Merujuk data Kementerian Keuangan, dugaan pelanggaran rokok ilegal sepanjang 2024 ditemukan rokok polos (tanpa pita cukai) menempati posisi teratas sebesar 95,44 persen, disusul palsu sebesar 1,95 persen, salah peruntukan (saltuk) 1,13 persen, bekas 0,51 persen, dan salah personalisasi (salson) 0,37 persen. Potensi kerugian negara diperkirakan hampir ratusan triliun.
"Kami mendorong Direktorat Jenderal Bea Cukai agar melakukan langkah nyata khususnya terhadap produk-produk yang tidak tercatat atau tidak berkontribusi pada penerimaan negara untuk dibina dan ditertibkan secara administrasi agar ke depan ada kontribusi bagi penerimaan negara. Jangan sampai hal itu dibiarkan sehingga justru menciptakan persaingan usaha yang tidak sehat," jelas Misbakhun.
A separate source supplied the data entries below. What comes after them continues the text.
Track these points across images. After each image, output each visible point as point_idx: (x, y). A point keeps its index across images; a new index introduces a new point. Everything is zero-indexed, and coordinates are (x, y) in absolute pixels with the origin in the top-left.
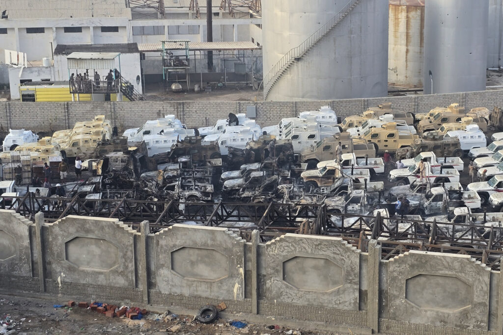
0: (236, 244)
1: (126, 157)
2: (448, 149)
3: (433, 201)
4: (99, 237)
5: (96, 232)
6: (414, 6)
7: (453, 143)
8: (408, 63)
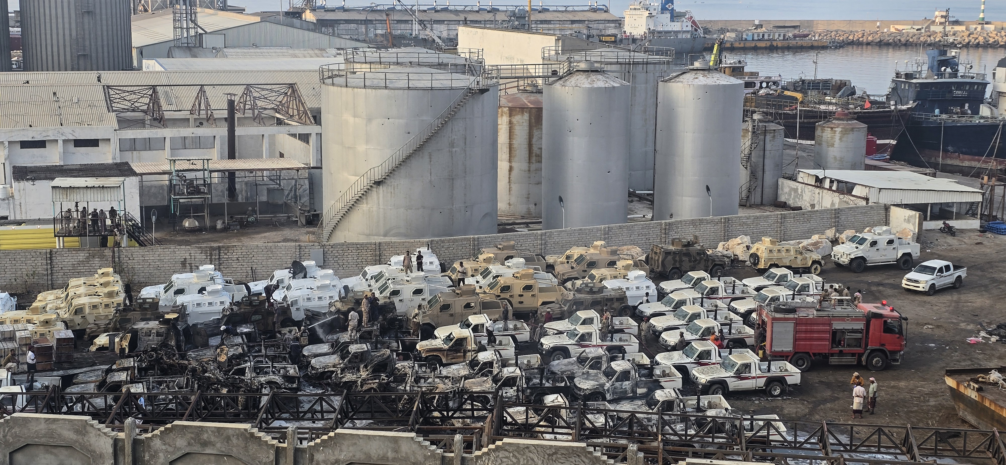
0: (429, 456)
1: (163, 328)
2: (610, 305)
3: (617, 380)
4: (223, 452)
5: (218, 445)
6: (519, 108)
7: (618, 297)
8: (513, 186)
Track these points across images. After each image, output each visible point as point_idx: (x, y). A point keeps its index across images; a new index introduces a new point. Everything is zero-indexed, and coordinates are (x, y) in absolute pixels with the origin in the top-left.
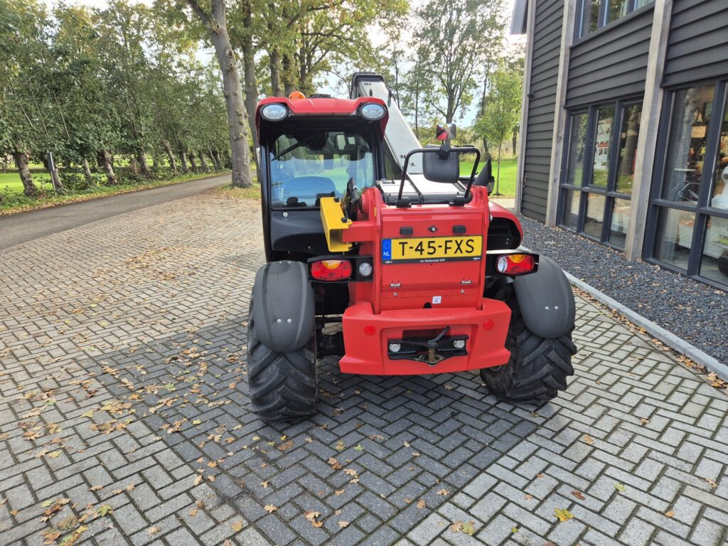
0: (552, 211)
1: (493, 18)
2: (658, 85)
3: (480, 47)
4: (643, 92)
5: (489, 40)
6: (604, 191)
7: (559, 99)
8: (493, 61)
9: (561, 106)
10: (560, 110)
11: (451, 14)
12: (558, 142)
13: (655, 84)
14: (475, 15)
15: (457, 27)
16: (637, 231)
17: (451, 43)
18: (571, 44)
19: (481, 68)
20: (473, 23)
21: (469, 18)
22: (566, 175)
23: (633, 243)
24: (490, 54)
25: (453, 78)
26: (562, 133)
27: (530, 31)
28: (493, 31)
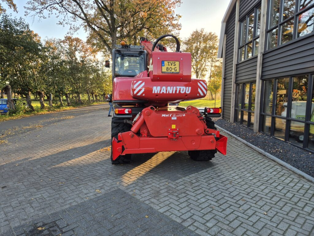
0: (232, 117)
1: (214, 45)
2: (260, 79)
3: (209, 56)
4: (256, 80)
5: (212, 54)
6: (247, 110)
7: (233, 80)
8: (214, 61)
9: (234, 83)
10: (234, 84)
11: (197, 44)
12: (233, 94)
13: (259, 78)
14: (207, 44)
15: (199, 48)
16: (257, 123)
17: (197, 54)
18: (236, 63)
19: (209, 64)
20: (205, 47)
21: (204, 45)
22: (236, 105)
23: (256, 127)
24: (213, 59)
25: (198, 67)
26: (235, 91)
27: (224, 58)
28: (214, 50)
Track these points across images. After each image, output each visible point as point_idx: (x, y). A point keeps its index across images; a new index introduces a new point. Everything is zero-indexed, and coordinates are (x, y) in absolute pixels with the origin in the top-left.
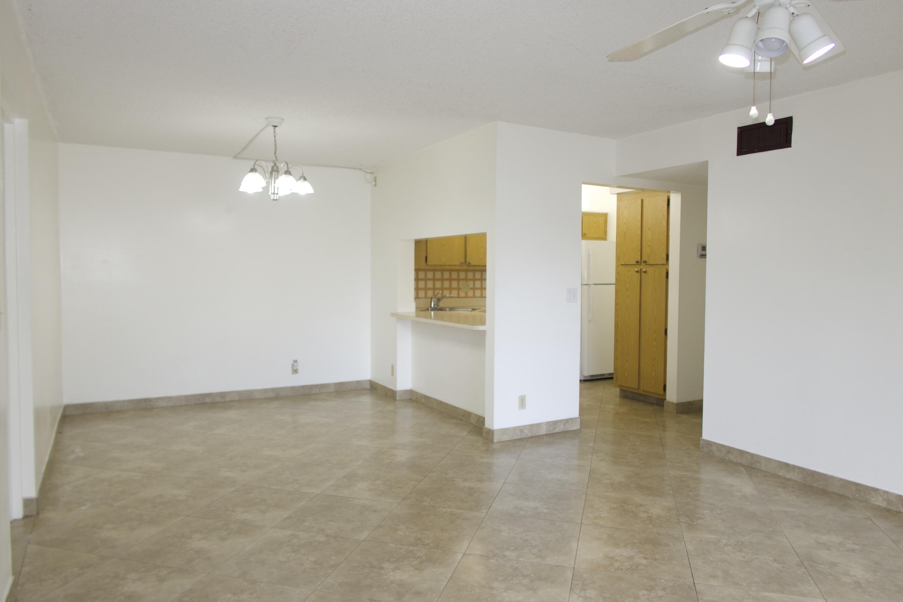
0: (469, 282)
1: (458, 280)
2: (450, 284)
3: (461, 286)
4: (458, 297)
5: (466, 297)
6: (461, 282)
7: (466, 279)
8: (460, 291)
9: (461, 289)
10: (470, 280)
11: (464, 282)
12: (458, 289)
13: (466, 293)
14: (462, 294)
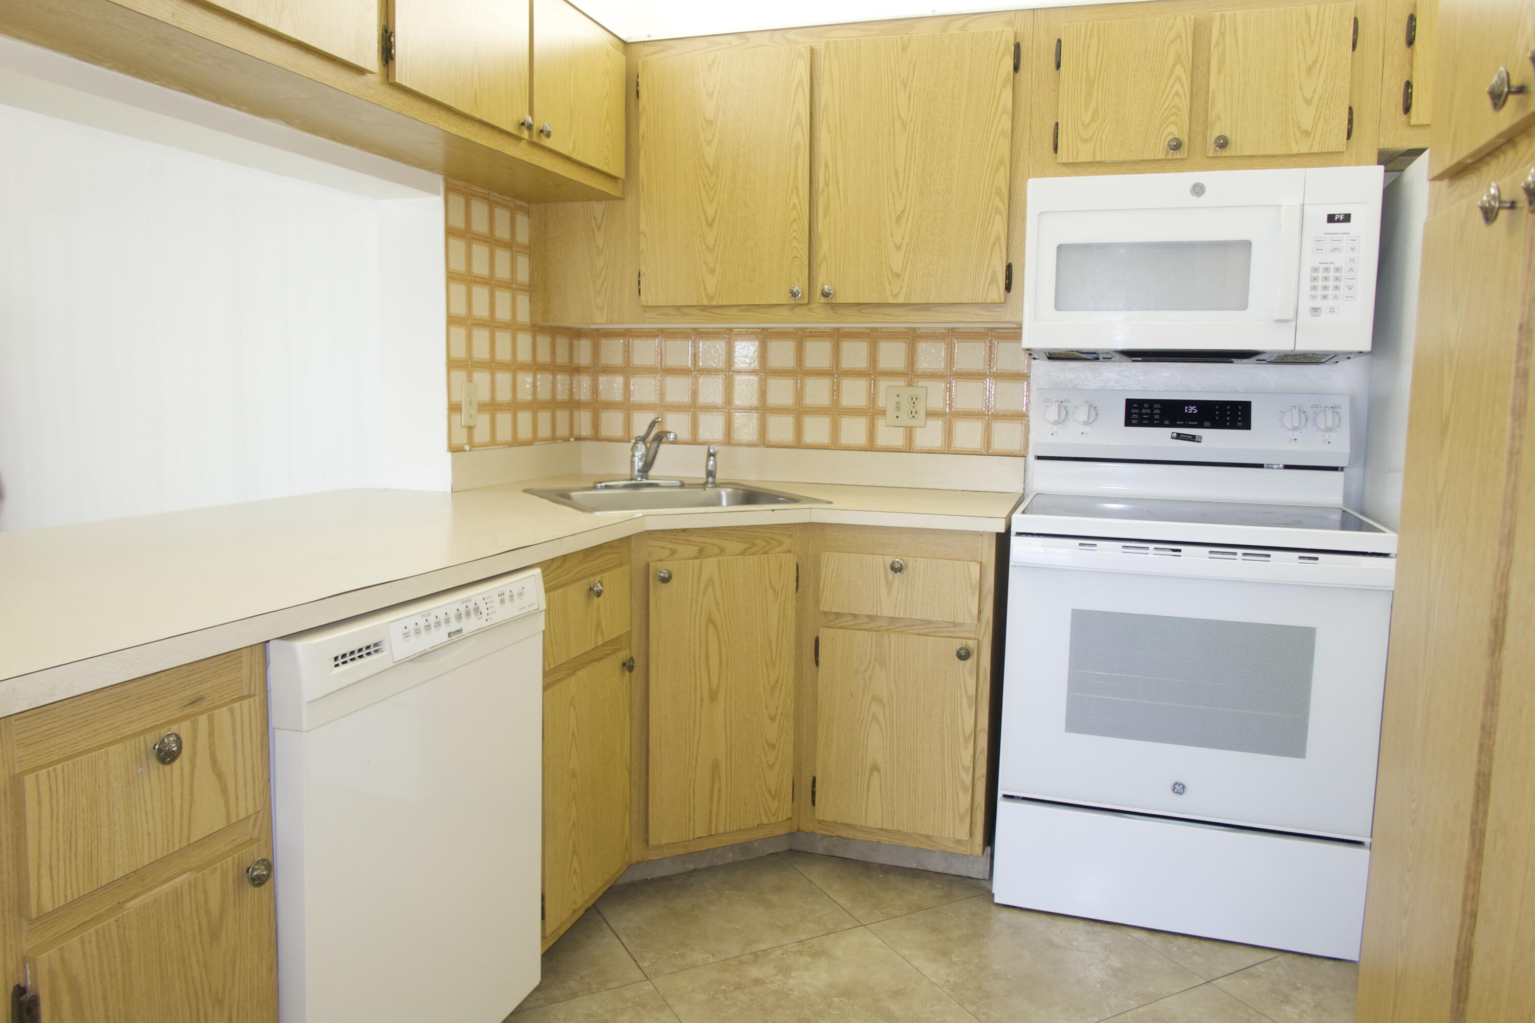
0: (922, 383)
1: (872, 373)
2: (836, 392)
3: (881, 403)
4: (871, 447)
5: (909, 448)
6: (883, 384)
7: (911, 374)
8: (880, 423)
9: (883, 413)
10: (932, 376)
11: (901, 382)
12: (872, 413)
13: (910, 433)
14: (888, 435)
(Ilustrasi, tembakau. Foto: Istimewa)
Regulasi tembakau harus lebih berkeadilan
Misbakhun juga menyerukan agar kebijakan fiskal dan regulasi di sektor tembakau lebih berkeadilan serta mendukung iklim usaha yang sehat. "Kita perlu menjaga persaingan usaha yang sehat dan adil. Jangan sampai kebijakan justru memihak pada kelompok tertentu dan menyulitkan pelaku IKM rokok yang sedang berjuang menjaga usahanya tetap hidup," kata dia.
Misbakhun yang selama ini getol membela petani tembakau menegaskan komitmennya untuk terus mengawal kebijakan yang berpihak pada pelaku IKM rokok, sekaligus mendorong penegakan hukum yang tegas terhadap pelaku produk-produk yang tidak tercatat atau tidak berkontribusi pada penerimaan negara tanpa merugikan usaha legal yang telah memberikan kontribusi nyata bagi negara.
"Di dapil saya sendiri terdapat 171 pabrik rokok terutama di Pasuruan, dan sentra petani tembakau di Probolinggo. Diperlukan pengaturan khusus untuk memastikan keseimbangan antara kepentingan negara, rakyat, dan pelaku usaha. Kita tidak boleh juga membenci pelaku usaha karena pendapatan negara juga berasal dari mereka," sebut dia.